Cosmo-free jazz, as established by Pharoah Sanders or Sun Ra, continues to largely irrigate the fertile undergrounds of the hip hop planet. Among the recent stars on its list are the last two albums of the duo Shabazz Palaces. Almost simultaneous in their release in 2017 (Sub Pop), the two discs are slightly raging, as a Seattle recording should be.
The first criticizes our relationship to technology, the second warns the world of the geopolitical risks of an America in the hands of Donald Trump. Ishmael Butler, as a classy groove pilot of the Shabazz Palaces, is calling Afrofuturism to forge a hip hop whose modernity could fail the small dormers of our phones that we describe as smart.

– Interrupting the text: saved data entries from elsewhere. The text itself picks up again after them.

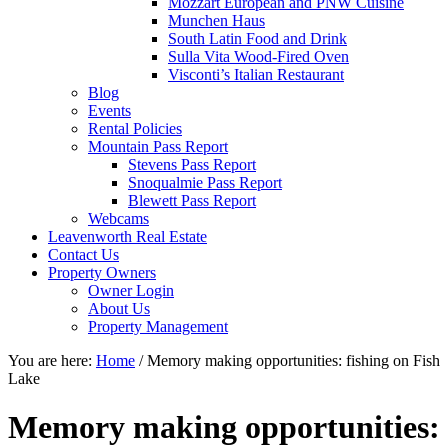
Mozzart European and PNW Cuisine
Munchen Haus
South Latin Food and Drink
Sulla Vita Wood-Fired Oven
Visconti’s Italian Restaurant
Blog
Events
Rental Policies
Mountain Pass Report
Stevens Pass Report
Snoqualmie Pass Report
Blewett Pass Report
Webcams
Leavenworth Real Estate
Contact Us
Property Owners
Owner Login
About Us
Property Management
You are here:
Home
/
Memory making opportunities: fishing on Fish
Lake
Memory making opportunities:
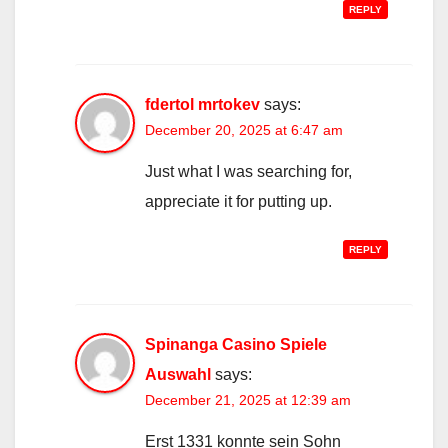
REPLY
fdertol mrtokev
says:
December 20, 2025 at 6:47 am
Just what I was searching for,
appreciate it for putting up.
REPLY
Spinanga Casino Spiele
Auswahl
says:
December 21, 2025 at 12:39 am
Erst 1331 konnte sein Sohn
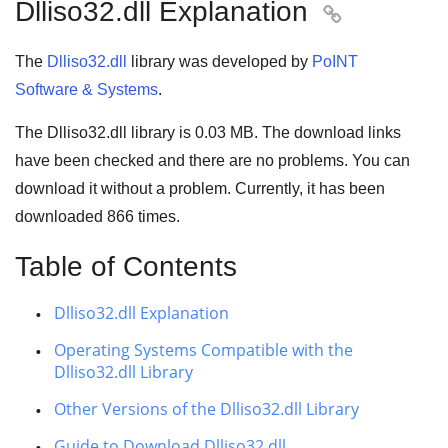
Dlliso32.dll Explanation

The
Dlliso32.dll
library was developed by
PoINT
Software & Systems
.
The Dlliso32.dll library is
0.03 MB
. The download links
have been checked and there are no problems. You can
download it without a problem. Currently, it has been
downloaded
866
times.
Table of Contents
Dlliso32.dll Explanation
Operating Systems Compatible with the
Dlliso32.dll Library
Other Versions of the Dlliso32.dll Library
Guide to Download Dlliso32.dll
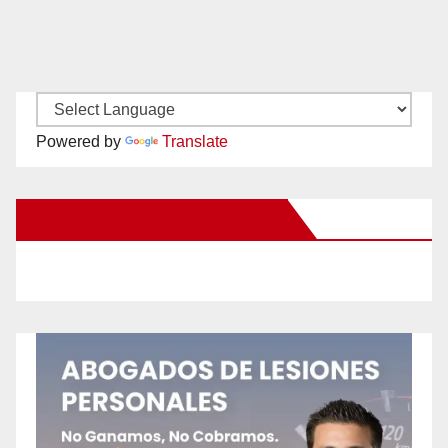
Powered by
Translate
New Santa Ana on Facebook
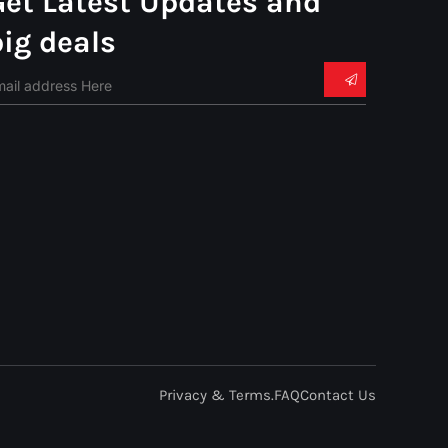
Get Latest Updates and
big deals
Privacy & Terms.
FAQ
Contact Us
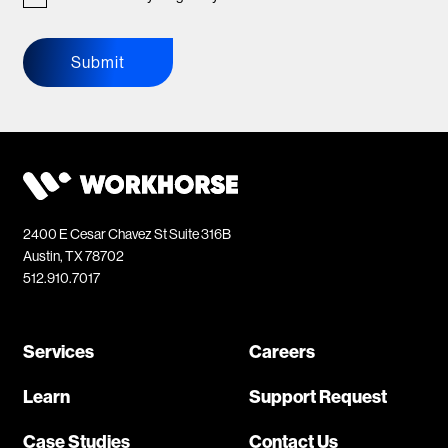
Submit
2400 E Cesar Chavez St Suite 316B
Austin, TX 78702
512.910.7017
Services
Careers
Learn
Support Request
Case Studies
Contact Us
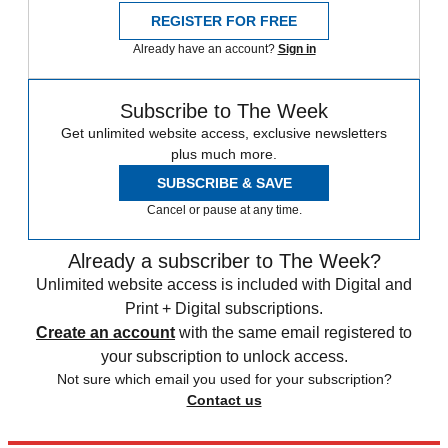
REGISTER FOR FREE
Already have an account?
Sign in
Subscribe to The Week
Get unlimited website access, exclusive newsletters
plus much more.
SUBSCRIBE & SAVE
Cancel or pause at any time.
Already a subscriber to The Week?
Unlimited website access is included with Digital and
Print + Digital subscriptions.
Create an account
with the same email registered to
your subscription to unlock access.
Not sure which email you used for your subscription?
Contact us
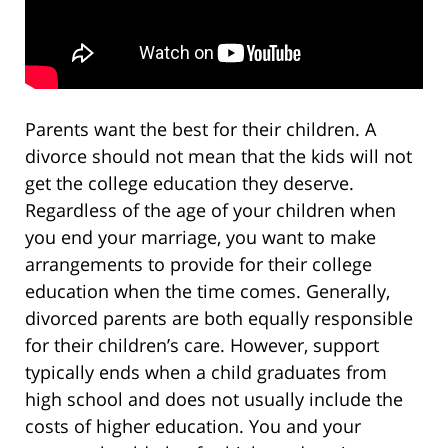
Parents want the best for their children. A
divorce should not mean that the kids will not
get the college education they deserve.
Regardless of the age of your children when
you end your marriage, you want to make
arrangements to provide for their college
education when the time comes. Generally,
divorced parents are both equally responsible
for their children’s care. However, support
typically ends when a child graduates from
high school and does not usually include the
costs of higher education. You and your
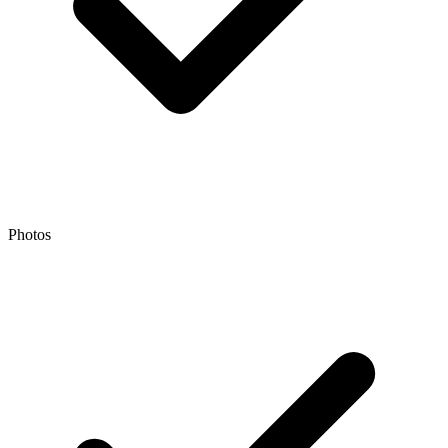
Photos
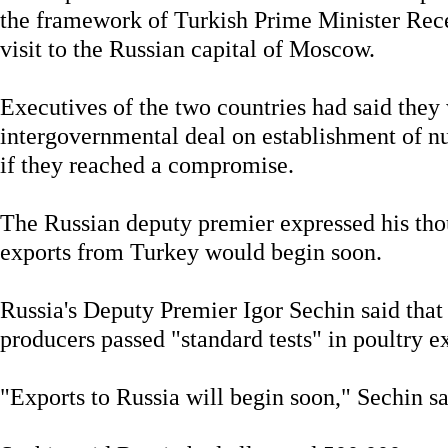
the framework of Turkish Prime Minister Rec
visit to the Russian capital of Moscow.
Executives of the two countries had said they
intergovernmental deal on establishment of n
if they reached a compromise.
The Russian deputy premier expressed his tho
exports from Turkey would begin soon.
Russia's Deputy Premier Igor Sechin said that 
producers passed "standard tests" in poultry e
"Exports to Russia will begin soon," Sechin sa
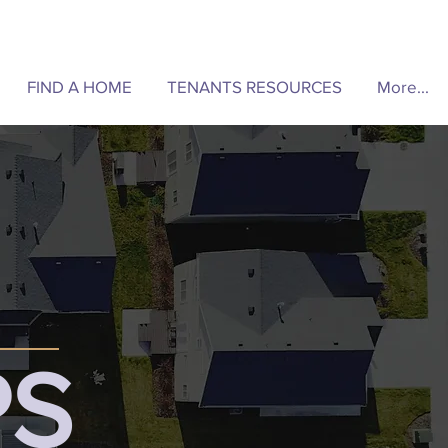
FIND A HOME
TENANTS RESOURCES
More...
PS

Since 1998, Dälek has been sailing perfectly in the open intervals with his stirring, slightly noisy and uncompromising rap. The sound constellation traced by MC Dälek and Oktopus was nourished by multiple collaborations. Whether in the company of the legendary krautrock band Faust (Derbe Respect, 2004) or at the heart of the last Hellfest’s programme. Especially within Ipecac, a label founded by Mike Patton (leader of the Faith No More light cavalry group) which hosts the foundation stone of the combo, From filthy tongue of gods and griots (2002), as well as its latest success, Endangered Philosophies (2017), an album that places Dälek's conscious rap in the face of the social movements of the African-American community confronted with the upsurge in police violence.